Québecor – Tax Court of Canada finds that a yo-yo transaction to utilize the accrued capital loss of an indirect subsidiary to step-up nil-basis shares to FMV was not a GAAR abuse
Québecor held 54.72% of the shares of another holding company (Québecor Media) which, in turn, held all the common shares of a third holding company (“366”) directly, and preferred shares of 366 through a fourth holding company (“9101”). In order to utilize an accrued loss of 366 on its shares of an operating company, Québecor transferred its shares of Abitibi, having an FMV of $191.8 million and a nominal ACB, to 366 on a s. 85(1) rollover basis in exchange for preferred shares of 366, then immediately redeemed those preferred shares for a note, which was repaid through the transfer back to Québecor of the Abitibi shares. 366 realized a capital loss to offset its capital gain on the Abitibi shares by being wound up into its two shareholders (Québecor Media and 9101) pursuant to s. 69(5). (The common shares of 366 held by Québecor Media were treated as having no value, so that Québecor Media received no winding-up distribution and realized a large capital loss on the wind-up; all the property of 366 instead was distributed as a s. 84(2) dividend to 9101.)

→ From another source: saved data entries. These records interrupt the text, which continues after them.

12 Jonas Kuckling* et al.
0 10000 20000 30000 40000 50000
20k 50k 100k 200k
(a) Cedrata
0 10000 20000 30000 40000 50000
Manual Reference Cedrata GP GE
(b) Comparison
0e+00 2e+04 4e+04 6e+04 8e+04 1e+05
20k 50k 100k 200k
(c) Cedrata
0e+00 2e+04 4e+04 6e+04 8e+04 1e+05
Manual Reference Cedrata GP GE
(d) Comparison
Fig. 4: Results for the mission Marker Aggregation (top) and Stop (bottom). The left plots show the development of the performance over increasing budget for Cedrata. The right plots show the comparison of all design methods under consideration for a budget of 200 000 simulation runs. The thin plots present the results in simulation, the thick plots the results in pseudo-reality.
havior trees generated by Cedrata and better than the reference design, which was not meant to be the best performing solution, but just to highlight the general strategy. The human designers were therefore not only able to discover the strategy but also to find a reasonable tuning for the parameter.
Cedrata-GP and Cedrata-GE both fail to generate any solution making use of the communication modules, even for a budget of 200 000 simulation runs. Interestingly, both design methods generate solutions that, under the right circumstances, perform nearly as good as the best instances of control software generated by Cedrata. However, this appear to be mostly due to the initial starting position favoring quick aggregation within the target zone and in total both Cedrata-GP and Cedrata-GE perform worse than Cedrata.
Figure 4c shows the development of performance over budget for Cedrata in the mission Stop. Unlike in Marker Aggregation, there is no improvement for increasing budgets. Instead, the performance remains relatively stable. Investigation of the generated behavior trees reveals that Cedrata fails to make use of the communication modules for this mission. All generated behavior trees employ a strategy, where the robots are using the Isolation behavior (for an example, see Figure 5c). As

In finding that it was no abuse of ss. 88 and 69(5) for 366 to have been wound-up on a non-rollover basis so as to realize a capital loss, Ouimet J noted that the scheme of s. 88 was to provide for both wind-ups on a rollover basis under s. 88(1) and for wind-ups on a taxable basis under ss. 88(2) and 69(5), with the application of stop-loss rules being expressly excluded in ss. 69(5)(c) and (d).
In finding that the transfer of the Abitibi shares on a rollover basis to 366 did not constitute an abuse of s. 85(1), Ouimet J stated that “this provision allows two related corporations ... to transfer a capital gain to be realized on a property from one corporation that does not have a capital loss to another that does have a capital loss, so that the latter can deduct it from the capital gain to be realized on the transferred property.” Although he accepted that the object of s. 85(1) was to provide for the deferral rather than the elimination of tax, here the step-up of the ACB of the Abitibi shares in the hands of Québecor entailed the receipt by it of a deemed dividend that was included in its income (albeit, eligible for the s. 112(1) deduction), and the capital gain realized by 366 on disposing of the Abitibi shares was included in computing its income.
Québecor’s GAAR appeal was allowed.
Neal Armstrong. Summary of Québecor Inc. v. The King, 2023 CCI 142 under s. 245(4).